Un incident choquant s'est produit lors du gala de la presse à Washington, où un homme a tenté d'assassiner Donald Trump. Le suspect, connu sous le nom de Cole Allen, âgé de 31 ans, sera présenté à la justice lundi pour des accusations graves qui peuvent bouleverser la sécurité présidentielle.
Selon des sources officielles, le tireur visait non seulement le président, mais également des membres de son cabinet, signalant ainsi une escalade des menaces politiques aux États-Unis. D'après la Maison Blanche, des informations préliminaires indiquent que cet acte visait spécifiquement l'administration Trump.
Lors des événements tragiques qui ont eu lieu samedi soir, l'équipe du Secret Service a rapidement évacué Donald Trump, sa femme Melania, et le vice-président JD Vance.
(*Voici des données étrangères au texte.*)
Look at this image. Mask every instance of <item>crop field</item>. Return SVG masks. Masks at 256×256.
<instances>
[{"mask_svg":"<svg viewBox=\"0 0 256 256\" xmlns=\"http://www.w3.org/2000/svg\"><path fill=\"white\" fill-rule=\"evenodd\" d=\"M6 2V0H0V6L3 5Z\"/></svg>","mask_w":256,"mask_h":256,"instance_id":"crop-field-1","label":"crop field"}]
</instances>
Les agents ont agi avec rapidité pour protéger les dignitaires pendant que des coups de feu étaient tirés à l'extérieur de l'hôtel Hilton, où se tenait le gala annuel des correspondants à la Maison Blanche.
Cole Allen, originaire de Torrance, en Californie, a été appréhendé avant d'atteindre la salle de gala. Au moment de son arrestation, il était armé de deux pistolets et de plusieurs couteaux, ce qui a incité une réponse rapide des autorités. Heureusement, aucun blessé grave n'a été signalé, bien qu'un agent ait été touché par des balles, mais sa protection par un gilet pare-balles lui a sauvé la vie.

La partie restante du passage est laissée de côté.